Scientific classification
- Kingdom: Plantae
- Clade: Embryophytes
- Clade: Tracheophytes
- Clade: Spermatophytes
- Clade: Angiosperms
- Clade: Eudicots
- Clade: Asterids
- Order: Asterales
- Family: Goodeniaceae
- Genus: Scaevola
- Species: S. obovata
- Binomial name: Scaevola obovata R.Br.

= Scaevola obovata =

- Genus: Scaevola (plant)
- Species: obovata
- Authority: R.Br.

Species of shrub

Scaevola obovata is a species of flowering plant in the family Goodeniaceae and is endemic to Central Australia. It is a spreading shrub with woody and hairy lower branches, sessile, toothed, egg-shaped to oblong leaves, and spikes of blue flowers.

== Description ==
Scaevola obovata is a spreading shrub that typically grows up to 50 cm and often has tough, woody lower branches covered with soft, simple hairs and many short, glandular hairs. Its leaves are sessile, egg-shaped with the narrower end towards the base, to oblong, 30–40 mm long and 10–20 mm wide with toothed edges. The flowers are borne in spikes up to 150 mm long, with leafy bracts and linear bracteoles 6–8 mm long. The sepals are rim-like and sinuate and the petals blue, 16–18 mm long, with soft hairs and short, glandular ones on the outside and densely bearded inside. The ovary has two locules.
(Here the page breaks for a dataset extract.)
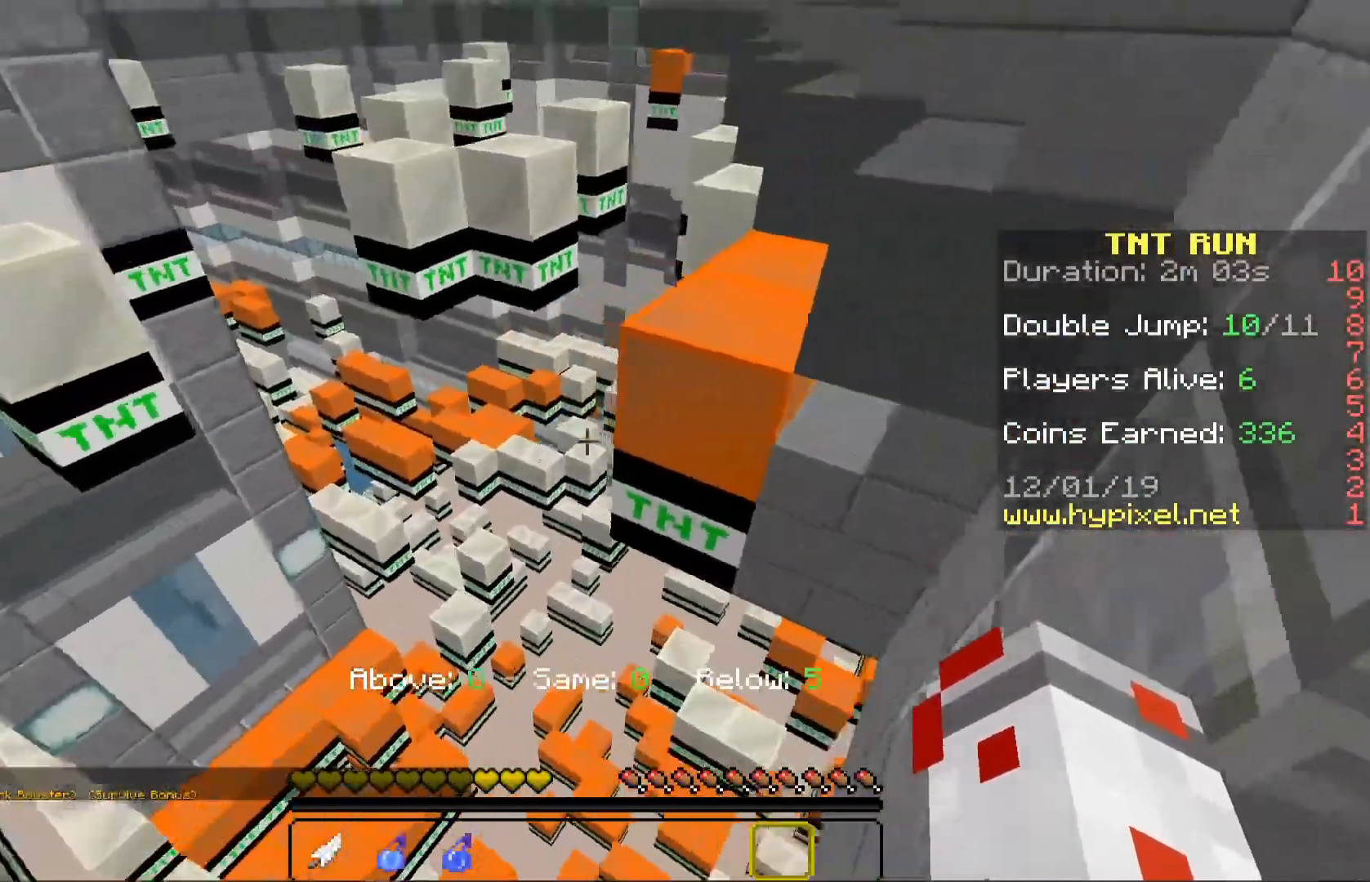
{"keys": ["s", "space"], "mouse": [], "events": [[17, "d", "down"], [33, "space", "down"], [233, "d", "up"], [383, "space", "up"], [433, "w", "up"], [467, "s", "down"], [467, "space", "down"]]}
Flowering possibly occurs from May to August but the fruit has not been observed.

==Taxonomy==
Scaevola obovata was first formally described in 1992 by Roger Carolin in the Flora of Australia from specimens collected by Joseph Zvonko Weber (1930–1996) on Dulgunia Hill in the Tomkinson Ranges in 1978. The specific epithet (obovata) means 'inverted egg-shaped', referring to the leaves.

==Distribution and habitat==
This species of Scaevola grows on rocky hillsides in the Tomkinson Ranges in the north-west of South Australia and the Burt Plain and Central Ranges of the Northern Territory.

==Conservation status==
Scaevola obovata is listed as 'vulnerable' in South Australia and as 'data deficient' under the Northern Territory Government Territory Park and Wildlife Conservation Act.